## What you need to do
Whenever a line in the entries includes the word "worn", copy that line out.

## Stored items from a collection
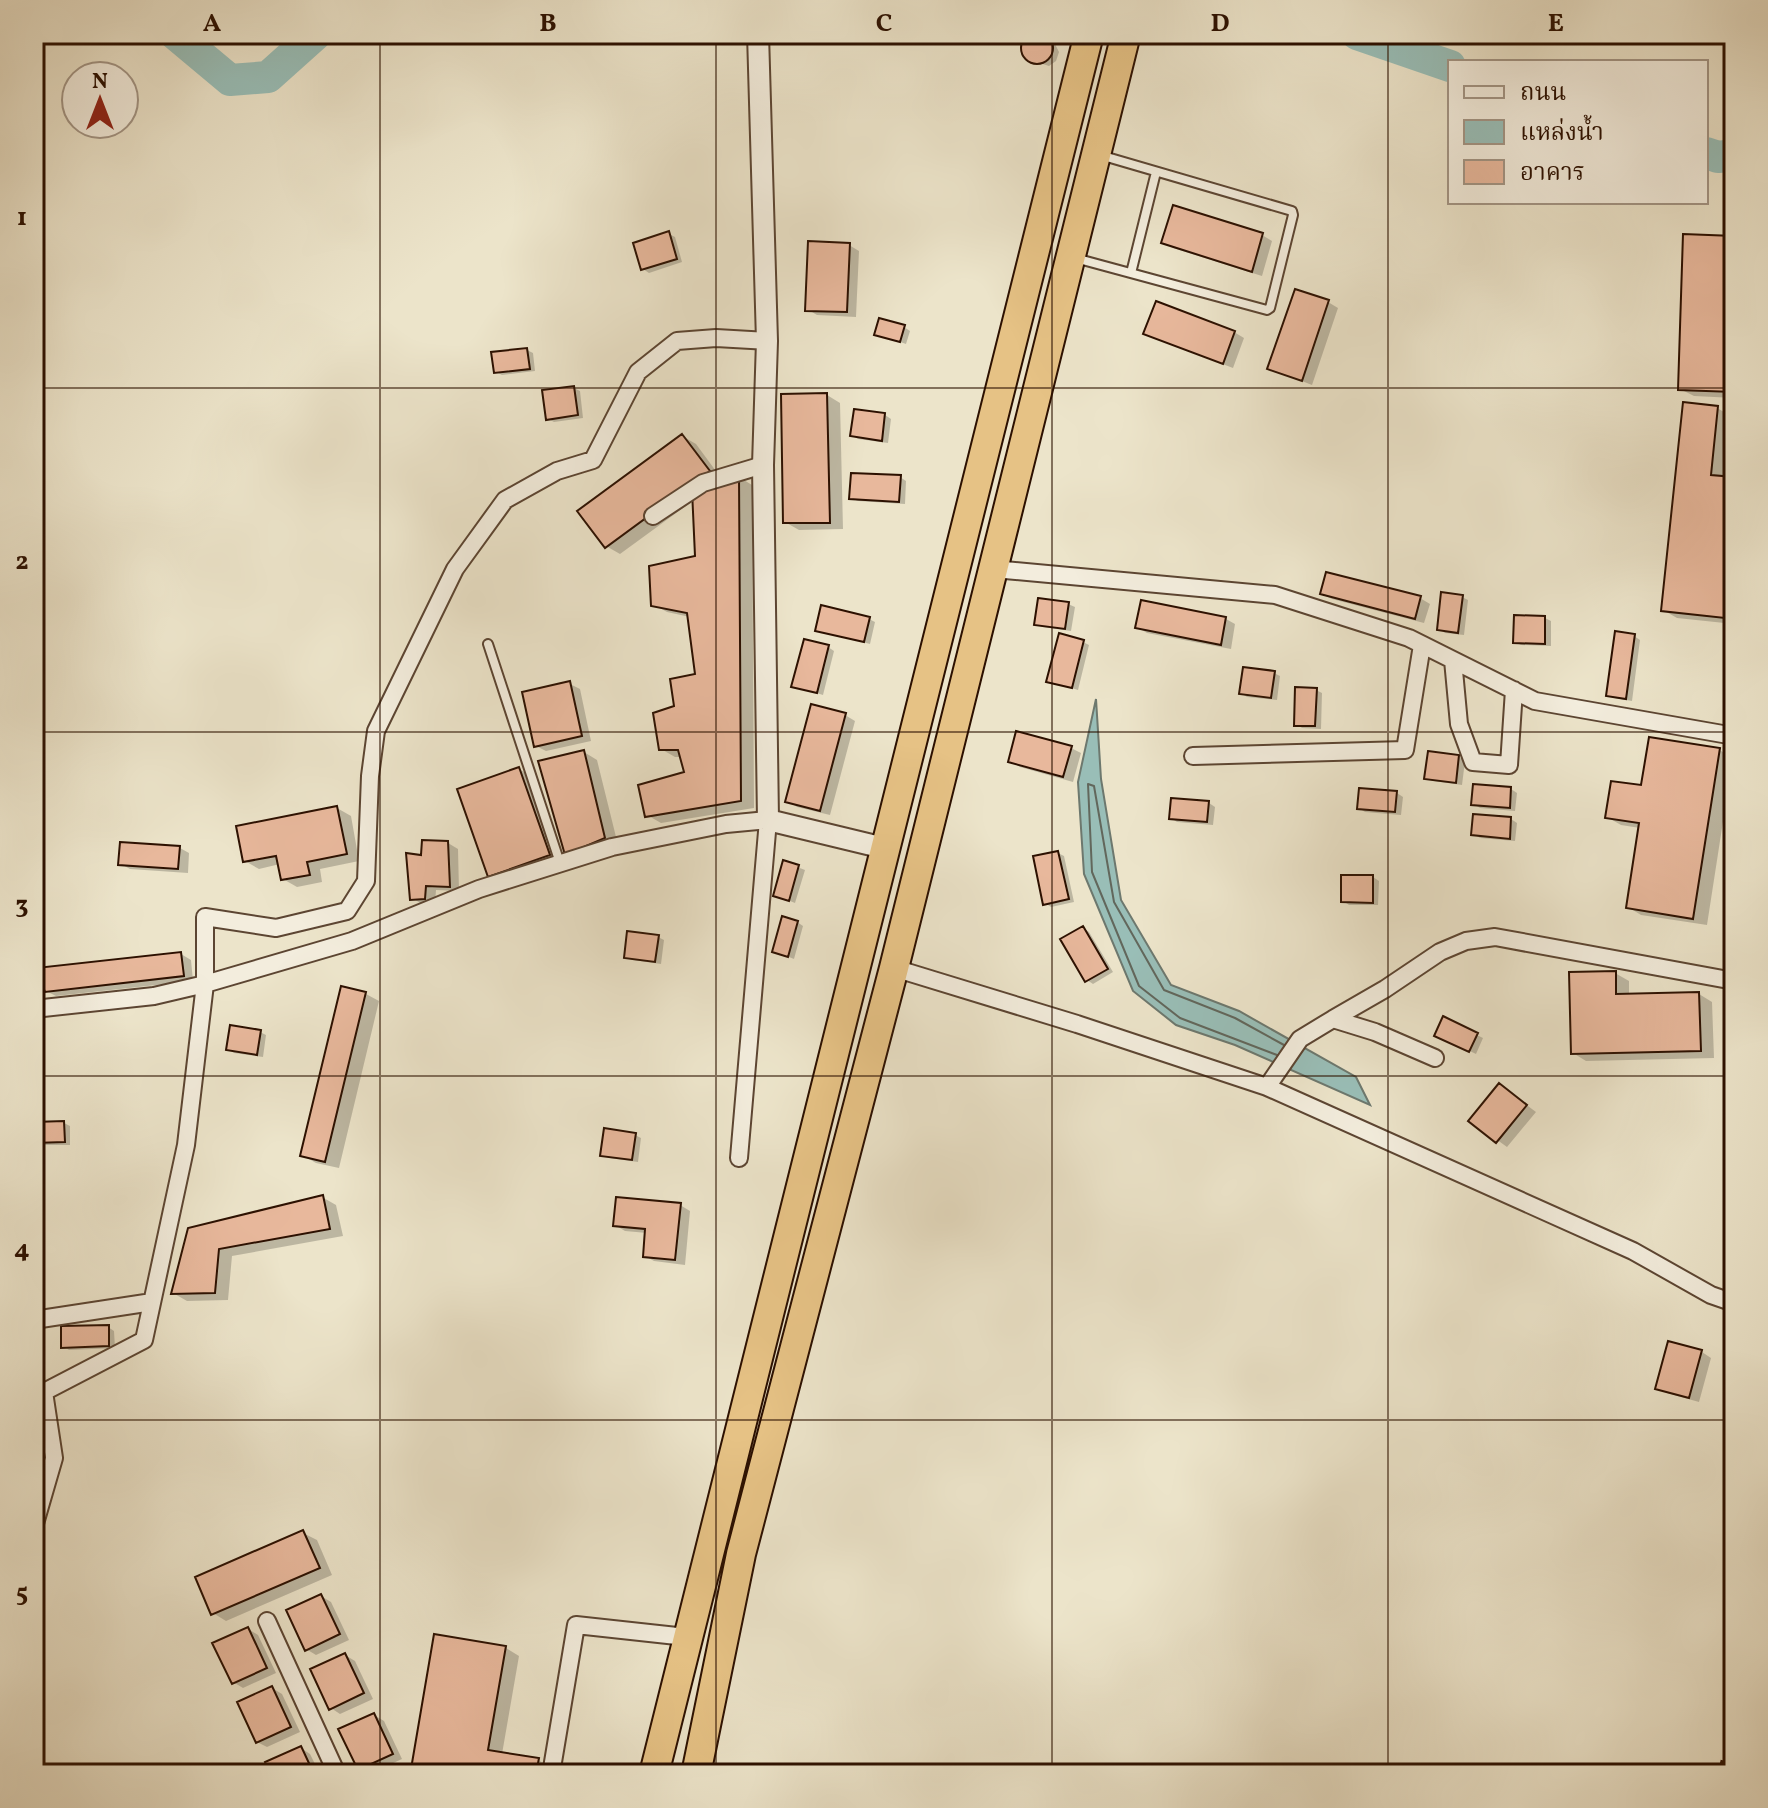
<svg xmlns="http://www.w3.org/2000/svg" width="1768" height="1808" font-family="Vollkorn,'Noto Serif Thai',serif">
<rect width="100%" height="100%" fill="#ece4ca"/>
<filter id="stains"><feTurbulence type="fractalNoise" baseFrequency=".0025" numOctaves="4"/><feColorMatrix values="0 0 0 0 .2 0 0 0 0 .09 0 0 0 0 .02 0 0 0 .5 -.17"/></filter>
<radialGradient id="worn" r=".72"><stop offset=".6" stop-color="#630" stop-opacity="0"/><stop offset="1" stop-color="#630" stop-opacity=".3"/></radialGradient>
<!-- water -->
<path fill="#99beb7" stroke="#6d786e" stroke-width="2" d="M1096,699L1101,779L1121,900L1171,985L1239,1011L1356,1077L1370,1105L1235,1045L1176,1025L1133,991L1084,874L1078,782Z"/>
<!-- shadow -->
<path fill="#0003" d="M858,34H880L879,38Z
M1034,34L1053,40L1059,52L1056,61L1049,66L1027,59L1022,50L1024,41Z
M1452,34H1487L1484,43Z
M669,234L675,237L682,262L649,273L643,269Z
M1262,235L1272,241L1262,276L1173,248L1163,242Z
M1734,238V398L1694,396L1680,389Z
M849,245L859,251L856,317L817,315L807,309Z
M1328,302L1338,308L1312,385L1269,368Z
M904,327L910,331L906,344L877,334Z
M1234,332L1244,338L1233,368L1156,339Z
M527,350L533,353L535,371L502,375L496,372Z
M574,388L580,391L583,418L554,422L548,419Z
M827,395L840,403L843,529L799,530L785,522Z
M1717,408L1731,416L1724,478L1734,479V624L1677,618L1663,610Z
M885,415L891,419L888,443L858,439L852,435Z
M682,436L696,444L724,482L739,477L752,485L754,808L661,823L647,815L686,773L682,757H675L661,749L676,707L697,675L690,617L667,612L653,604L697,558L694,500L620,554L606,546Z
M900,477L906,481L905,504L858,501L851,498Z
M1322,594L1420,598L1430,604L1424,623L1332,599Z
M1462,597L1468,600L1464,635L1445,633L1439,629Z
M1068,604L1075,607L1071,631L1042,627L1036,624Z
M1545,618L1551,621V646L1521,645L1515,642Z
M869,619L875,622L870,644L817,630Z
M1226,619L1235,624L1231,649L1147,633L1137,627Z
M1634,636L1640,640L1632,701L1614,698L1608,695Z
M1083,642L1089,645L1078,690L1049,681Z
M828,647L834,651L823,695L794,686Z
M1274,673L1280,676L1277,700L1247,697L1241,693Z
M570,684L580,689L591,741L546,751L536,746Z
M1316,690L1322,693L1321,729L1302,728L1296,724Z
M813,706L845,715L855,721L830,815L797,807L788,801Z
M1071,748L1081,753L1073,782L1020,767L1010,761Z
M1719,750L1733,757L1707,925L1641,915L1628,907L1640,828L1621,825L1607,817L1643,787Z
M584,752L597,760L618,845L567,854Z
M1430,754L1459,757L1465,761L1462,785L1433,781L1426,778Z
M519,769L532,777L563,863L503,883L490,876Z
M1511,789L1517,793L1515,811L1480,808L1474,804Z
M1361,790L1397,793L1403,797L1401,815L1365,812L1359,808Z
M1209,803L1215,807L1213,825L1177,822L1171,818Z
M337,808L351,816L359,861L320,869L322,882L297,887L283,879L280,864L259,869L245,861Z
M1511,819L1517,823L1515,841L1480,838L1474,834Z
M448,843L458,849L459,891L436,890L435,904H422L412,898L423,857Z
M180,848L189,853L188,873L130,869L121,864Z
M1058,853L1064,856L1074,902L1051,907L1045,903Z
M784,862L805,870L795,903L775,895Z
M1373,877L1379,881L1378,905H1349L1343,901Z
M797,922L803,926L794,959L774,951Z
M1083,928L1089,932L1113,972L1093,984L1087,980Z
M658,937L664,940L661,964L632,960L626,957Z
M181,954L191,960L193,981L56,996L46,991Z
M1615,973L1629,981V996L1699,994L1712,1002L1714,1058L1586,1061L1573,1053Z
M343,988L366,994L379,1001L339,1168L316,1163L302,1155Z
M1444,1019L1483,1038L1476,1054L1443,1038Z
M260,1032L266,1035L263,1057L234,1053L228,1049Z
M1500,1085L1536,1112L1507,1147L1471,1121Z
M64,1123L70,1126V1145H34V1124Z
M635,1135L641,1138L638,1162L609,1158L603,1155Z
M322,1197L336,1205L343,1236L232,1256L228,1300L187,1301L173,1293L190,1230Z
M680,1205L690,1211L685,1265L654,1261L645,1256L647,1233L625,1231L615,1225Z
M108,1327L114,1331L115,1348L69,1350L63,1346Z
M1669,1343L1702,1352L1711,1358L1699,1402L1667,1393L1657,1388Z
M303,1533L317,1540L332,1575L226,1621L213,1613Z
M321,1596L331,1602L349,1640L316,1655L306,1649Z
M248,1629L258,1635L276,1673L243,1688L233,1682Z
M506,1648L519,1656L502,1754L538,1760L552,1768L551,1774H423L413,1768Z
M345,1655L355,1661L373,1699L340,1714L331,1708Z
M272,1688L282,1694L300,1732L267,1747L257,1742Z
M374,1715L384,1721L402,1759L369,1774L359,1768Z
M301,1748L310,1754L320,1774H273Z"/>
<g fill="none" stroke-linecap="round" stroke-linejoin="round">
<!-- shore -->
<path stroke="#62675c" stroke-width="2" d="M1277,1055L1180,1018L1139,986L1092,872L1088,784L1094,786L1114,902L1164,990L1235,1018L1284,1045"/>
<!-- river -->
<path stroke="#99beb7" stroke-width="32" d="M175,34L230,80L268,77L316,34
M1357,34L1450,66
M1706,153L1718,157L1734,155"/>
</g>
<!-- building -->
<path fill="#e8b89c" stroke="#2c1000" stroke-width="2" d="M1021 48a16 16 0 1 1 32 0a16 16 0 1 1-32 0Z
M1173,205L1263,233L1252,272L1161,243Z
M669,231L677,259L641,270L633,243Z
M1683,234L1734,236V392L1678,390Z
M808,241L850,243L847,312L805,311Z
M1295,289L1329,300L1302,381L1267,369Z
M1156,301L1235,331L1223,364L1143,334Z
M879,318L905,325L900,342L874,335Z
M527,348L530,369L494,373L491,352Z
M574,386L578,415L546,420L542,390Z
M827,393L830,523H783L781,394Z
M1683,402L1718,406L1711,475L1734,477V619L1661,611Z
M854,409L885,413L882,441L850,436Z
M682,434L710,471L605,548L577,511Z
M851,473L901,475L899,502L849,499Z
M739,475L741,801L645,817L638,785L684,772L678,750H659L653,713L674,706L670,679L695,674L687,613L651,606L649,566L695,556L692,490Z
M1326,572L1421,596L1415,619L1320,594Z
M1441,592L1463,595L1458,633L1437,630Z
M1038,598L1069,602L1065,629L1034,625Z
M1141,600L1226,617L1221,645L1135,628Z
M821,605L870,617L864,642L815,631Z
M1514,615L1545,616V644L1513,643Z
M1615,631L1635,634L1626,699L1606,696Z
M1059,633L1084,640L1072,688L1046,682Z
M804,639L829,645L817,693L791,687Z
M1243,667L1275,671L1271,698L1239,694Z
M570,681L582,736L534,747L522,692Z
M1295,687L1317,688L1315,726H1294Z
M811,704L846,713L820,811L785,802Z
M1016,731L1072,746L1063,777L1008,762Z
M1649,737L1720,748L1693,919L1626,908L1639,823L1605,818L1611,781L1641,785Z
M584,750L605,838L565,855L538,761Z
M1428,751L1459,755L1456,783L1424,779Z
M519,767L550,855L488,877L457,789Z
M1473,784L1511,787L1510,808L1471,805Z
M1359,788L1397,791L1395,812L1357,809Z
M1171,798L1209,801L1207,822L1169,819Z
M337,806L347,854L307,862L310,875L281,880L276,856L243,862L236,826Z
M1473,814L1511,817L1510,839L1471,835Z
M422,840L448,841L450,887L426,886L425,899L410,900L406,853L421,855Z
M120,842L180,846L178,869L118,865Z
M1058,851L1069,899L1043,905L1033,856Z
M783,860L799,865L789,901L773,896Z
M1341,875H1373V903L1341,902Z
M782,916L798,921L788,957L772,952Z
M1083,926L1108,969L1085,982L1060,939Z
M627,931L659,935L655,962L624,958Z
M181,952L184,976L45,992L36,968Z
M1616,971V994L1699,992L1701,1051L1571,1054L1569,972Z
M341,986L366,992L325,1162L300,1156Z
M1443,1016L1478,1033L1469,1052L1434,1036Z
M230,1025L261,1030L257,1055L226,1050Z
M1499,1083L1527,1105L1496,1143L1468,1121Z
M64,1121L65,1142L34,1143V1122Z
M604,1128L636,1133L632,1160L600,1156Z
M323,1195L330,1229L219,1249L215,1293L171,1294L188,1228Z
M616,1197L681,1203L675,1260L643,1257L645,1229L613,1226Z
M109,1325V1346L61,1348V1326Z
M1668,1341L1702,1350L1689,1398L1655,1389Z
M303,1530L320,1568L211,1615L195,1577Z
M321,1594L340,1634L305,1651L286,1610Z
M248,1627L267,1668L232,1684L212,1643Z
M434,1634L506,1646L488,1750L539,1758L536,1774H438L411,1769Z
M345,1653L364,1693L329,1710L310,1669Z
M272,1686L291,1727L256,1743L237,1702Z
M374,1713L393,1754L358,1770L338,1729Z
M301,1746L314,1774H271L265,1762Z"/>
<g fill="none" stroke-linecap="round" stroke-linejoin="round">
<defs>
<path id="service" d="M1075,258L1267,310L1270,308L1293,215L1292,211L1100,155
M1131,273L1156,172
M488,644L560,863"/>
<path id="minor" d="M653,516L703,483L763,465
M994,569L1275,595L1409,638L1535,701L1734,736
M1453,660L1459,724L1473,762L1509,765L1514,690
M1193,756L1405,750L1422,645
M894,968L1077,1024L1267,1087L1633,1251L1711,1295L1734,1303
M34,1009L154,996L205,984L352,941L479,889L612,847L726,824L768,820L739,1158
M1333,1019L1385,989L1440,952L1466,941L1495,937L1734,981
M1267,1087L1300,1039L1333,1019L1375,1032L1435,1058
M34,1320L152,1302
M34,1527L54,1458L44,1392L144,1340L186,1145L205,984V917L276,928L347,911L366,881L370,776L376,731L455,569L505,500L557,471L593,460L638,372L677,341L716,338L767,341
M267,1621L337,1774
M551,1774L576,1625L686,1637"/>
<path id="tertiary" d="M758,34L767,341L763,465L768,820L884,848"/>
<path id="trunk" d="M654,1774L1089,34
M696,1774L741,1554L894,968L1126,34"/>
</defs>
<!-- service casing -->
<use href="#service" stroke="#5c4532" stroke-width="12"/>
<!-- minor casing -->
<use href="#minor" stroke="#5c4532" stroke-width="20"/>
<!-- tertiary casing -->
<use href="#tertiary" stroke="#5c4532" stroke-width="24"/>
<!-- trunk casing -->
<use href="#trunk" stroke="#2c1000" stroke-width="32"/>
<!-- service -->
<use href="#service" stroke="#f3eddd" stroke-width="8"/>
<!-- minor -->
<use href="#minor" stroke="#f3eddd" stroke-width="16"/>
<!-- tertiary -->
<use href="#tertiary" stroke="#f3eddd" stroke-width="20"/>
<!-- trunk -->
<use href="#trunk" stroke="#e6c285" stroke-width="28"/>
<!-- rail -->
<path stroke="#2c1000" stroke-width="5" stroke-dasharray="14 14" stroke-linecap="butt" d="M1720,1774L1734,1713"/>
</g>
<!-- grid -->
<path fill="none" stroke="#2c1000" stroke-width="2" stroke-opacity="0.55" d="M380,34V1774M716,34V1774M1052,34V1774M1388,34V1774M34,388H1734M34,732H1734M34,1076H1734M34,1420H1734"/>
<!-- margin -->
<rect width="1768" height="1808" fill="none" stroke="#ece4ca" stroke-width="88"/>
<!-- legend -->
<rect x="1448" y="60" width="260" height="144" fill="#f3eddd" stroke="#a39585" stroke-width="2"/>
<rect x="1464" y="86" width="40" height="12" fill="#f3eddd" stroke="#a39585" stroke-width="2"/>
<text x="1520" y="100" font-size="24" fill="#2c1000">ถนน</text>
<rect x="1464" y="120" width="40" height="24" fill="#99beb7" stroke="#a39585" stroke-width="2"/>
<text x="1520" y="140" font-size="24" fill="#2c1000">แหล่งน้ำ</text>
<rect x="1464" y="160" width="40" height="24" fill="#e8b89c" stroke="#a39585" stroke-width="2"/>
<text x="1520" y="180" font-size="24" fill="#2c1000">อาคาร</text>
<!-- north arrow -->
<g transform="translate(100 100)"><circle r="38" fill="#f3eddd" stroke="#a39585" stroke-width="2"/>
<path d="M0-6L14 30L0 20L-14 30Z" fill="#8f2418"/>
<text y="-12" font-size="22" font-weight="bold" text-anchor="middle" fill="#2c1000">N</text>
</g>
<rect x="44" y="44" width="1680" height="1720" fill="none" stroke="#2c1000" stroke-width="3"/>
<g font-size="26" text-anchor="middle" font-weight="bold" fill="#2c1000">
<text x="212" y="31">A</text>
<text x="548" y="31">B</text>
<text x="884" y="31">C</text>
<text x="1220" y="31">D</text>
<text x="1556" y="31">E</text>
<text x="22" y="225">1</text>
<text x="22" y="569">2</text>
<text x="22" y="913">3</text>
<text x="22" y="1257">4</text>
<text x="22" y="1601">5</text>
</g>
<rect width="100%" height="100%" filter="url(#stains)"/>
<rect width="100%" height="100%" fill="url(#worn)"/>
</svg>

## Result
<radialGradient id="worn" r=".72"><stop offset=".6" stop-color="#630" stop-opacity="0"/><stop offset="1" stop-color="#630" stop-opacity=".3"/></radialGradient>
<rect width="100%" height="100%" fill="url(#worn)"/>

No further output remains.